In the 1920's, a little theological revolution took place in Germany. With the publication of the second, completely revised edition of his commentary on Romans, Swiss pastor Karl Barth became the focal point of a small group of Christian thinkers who were seriously wrestling with their times. Understanding the impact of Romerbrief necessitates understanding that, even in the first edition, Barth was out in front of many European intellectuals in grasping how the First World War was not just a political catastrophe for Europe; it was also a cultural catastrophe. The self-congratulatory, triumphal attitude of European culture - its philosophy, its theology, its political approach to the rest of the world - had bled out in the trenches of Flanders and France, and Barth recognized that the ground which had seemed so firm, now soaked with the blood of millions, could no longer hold the brave new European poised to stride the earth.

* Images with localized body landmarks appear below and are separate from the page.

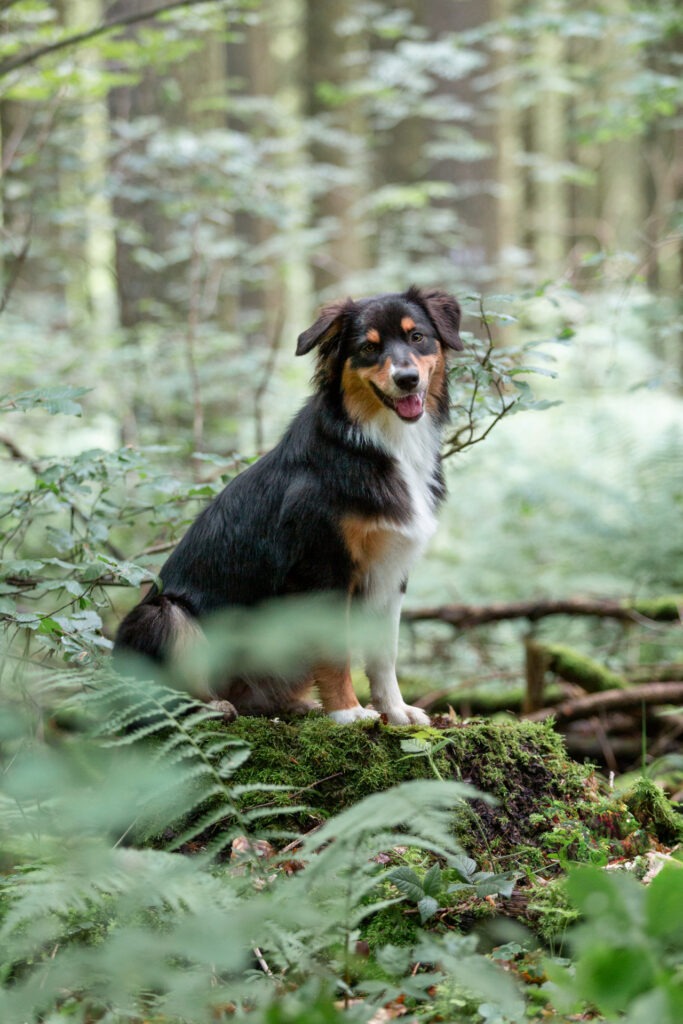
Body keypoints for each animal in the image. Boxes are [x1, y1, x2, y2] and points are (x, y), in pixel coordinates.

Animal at [113, 284, 464, 724]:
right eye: (368, 348)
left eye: (416, 337)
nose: (407, 379)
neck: (378, 440)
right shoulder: (322, 568)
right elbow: (335, 650)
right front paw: (348, 712)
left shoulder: (390, 569)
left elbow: (385, 651)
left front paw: (395, 711)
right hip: (162, 614)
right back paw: (212, 706)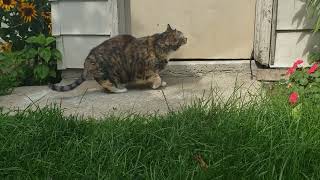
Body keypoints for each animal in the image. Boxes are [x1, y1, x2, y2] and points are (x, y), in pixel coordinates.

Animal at [48, 24, 186, 93]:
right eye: (182, 37)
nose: (187, 38)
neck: (160, 45)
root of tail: (88, 59)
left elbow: (158, 75)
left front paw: (161, 83)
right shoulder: (144, 70)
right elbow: (156, 76)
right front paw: (157, 84)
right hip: (109, 71)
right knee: (106, 84)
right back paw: (120, 89)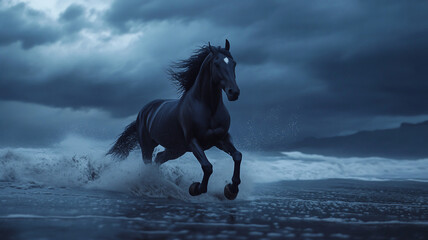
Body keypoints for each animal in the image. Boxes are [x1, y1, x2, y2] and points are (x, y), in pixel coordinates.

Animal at [105, 39, 242, 200]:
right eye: (217, 64)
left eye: (234, 63)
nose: (234, 92)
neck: (208, 107)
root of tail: (144, 111)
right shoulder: (193, 141)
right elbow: (207, 167)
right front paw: (196, 188)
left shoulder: (221, 139)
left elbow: (237, 156)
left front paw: (231, 189)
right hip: (148, 146)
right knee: (149, 163)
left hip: (176, 149)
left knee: (159, 158)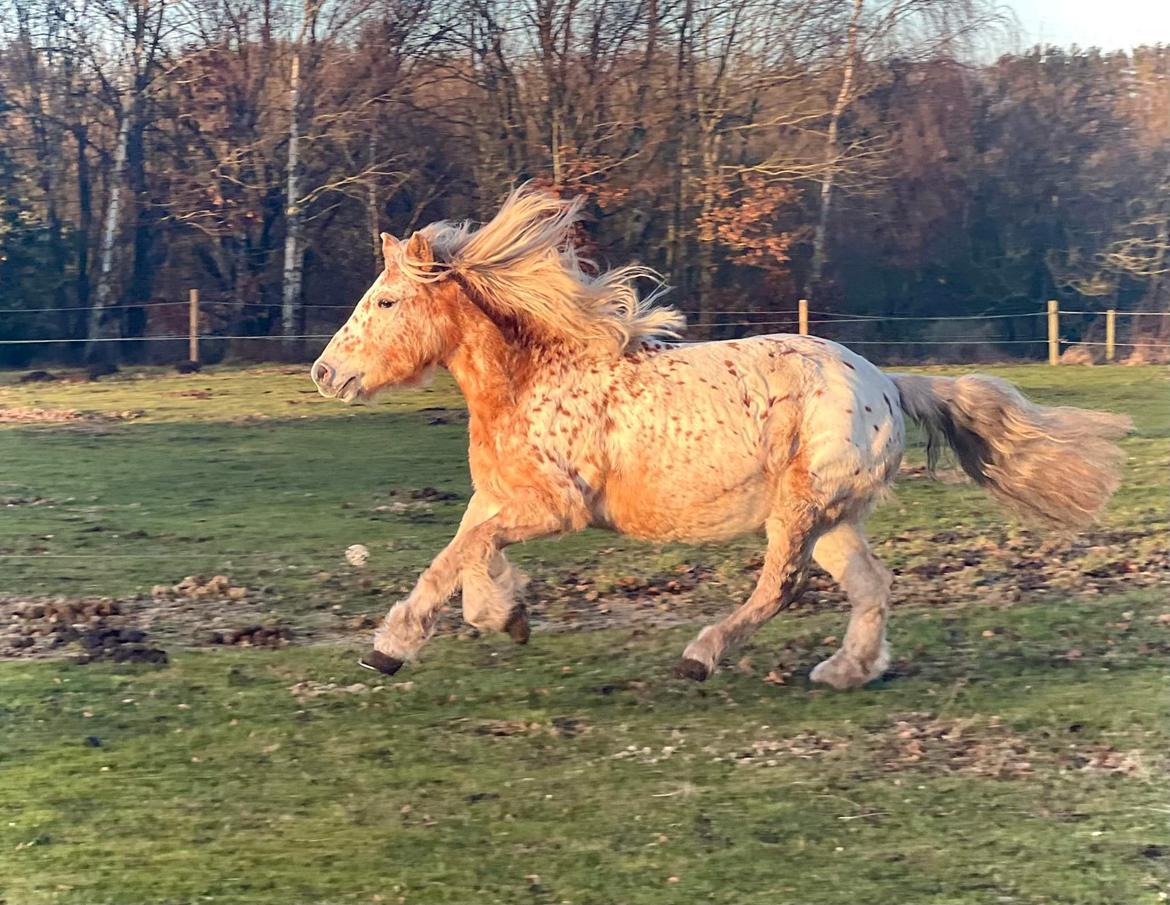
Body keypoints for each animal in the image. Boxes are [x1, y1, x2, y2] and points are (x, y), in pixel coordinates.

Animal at [311, 188, 1132, 692]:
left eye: (386, 301)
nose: (325, 373)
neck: (533, 375)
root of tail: (889, 384)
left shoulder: (553, 509)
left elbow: (458, 555)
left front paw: (391, 647)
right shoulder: (503, 497)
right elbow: (468, 551)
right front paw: (502, 616)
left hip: (800, 511)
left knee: (781, 586)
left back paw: (701, 656)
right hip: (832, 518)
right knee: (871, 586)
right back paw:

Little noted beyond a small coterie of fellow churchmen and theologians, Barth continued to write and preach and eventually, with his close personal friend Eduard Thurneysen and the Lutheran Friedrich Gogarten, started a journal entitled Zwischen den Zeiten, Between the Times. It reflected their own view that the Christian life was not the culmination of the Kingdom; nor was it existence in some primitive cultus. Rather, it is a life lived in the constant tension between two temptations - the desire to chuck it all, as it were and the desire to proclaim the arrival of the Divine Rule and rest on one's laurels. History would not allow the journal to survive too long; with the rise of German fascism, and with many including Gogarten siding with the demons, Barth took his leave of both the journal and eventually Germany. He published one final, famous, essay in Zwischen, entitled "Nein!" - essentially a huge finger to all the Hitler apologists and those like his fellow Swiss Reformed theologian, Emil Brunner (with whom he refused to reconcile even when Brunner lay dying because Brunner refused to admit that Barth was correct in his criticisms of Brunner's thought) - and retreated to Basel on the triple frontier of France, Germany, and Switzerland.*
Today is the Feast of the Transfiguration. It marks the end of the first stretch of what is usually considered "ordinary time" in the Church calendar, from the Feast of Epiphany through Ash Wednesday and the beginning of Lent. It marks the real beginning of Jesus' ministry. Not his baptism by John in the Jordan River, not his reading and preaching in the Nazareth synagogue, not even his calling of the twelve marked it out as clearly as this event. Harking back to other mountain tops, Jesus went up to a mountain where he was revealed in his fullness, standing around chatting with Moses and Elijah, the two great prophets of the Hebrews, who themselves knew something of events on mountains. The reaction of the disciples, in particular Peter, demonstrate how far they had yet to go in understanding, even in this fullness of revelation, what Jesus was to be about.
We do not, cannot, live on that mountain, in the fullness of the presence. Nor can we live at the foot of the cross, an event which Jesus predicted even as he descended from the mountain. We are destined to live in the far more ambivalent reality around us; the memory of that moment on the mountain, perhaps, staying with us as a reminder of who this Jesus really is, even as we still wrestle with what that "really" means in the context of the messy, sometimes horrifying, sometimes transcendent, always frustrating day-to-day in which we find ourselves immersed.
While we celebrate that moment on the mountain today, on Wednesday as we recall that we all are nothing more than dust and ashes, destined to die, we need to remember that our real Christian life, the one to which all baptized Christians are called, is a life between those two moments of the Transfiguration and the Cross. Like those so-called "dialectical theologians" of last century, we need to remember that ours is not a calling either to retreat or to final victory. Rather, we travel on, granting to the world its status as neither hell nor heaven, and serve as Jesus called us to serve, between those two poles.
*A detailed history of German theological life in between the World Wars and after is told in Christian Faith in Dark Times, which includes brief sketches of Barth, Gogarten Paul Althaus, Rudolf Bultmann, Paul Tillich, and Emmanuel Hirsch.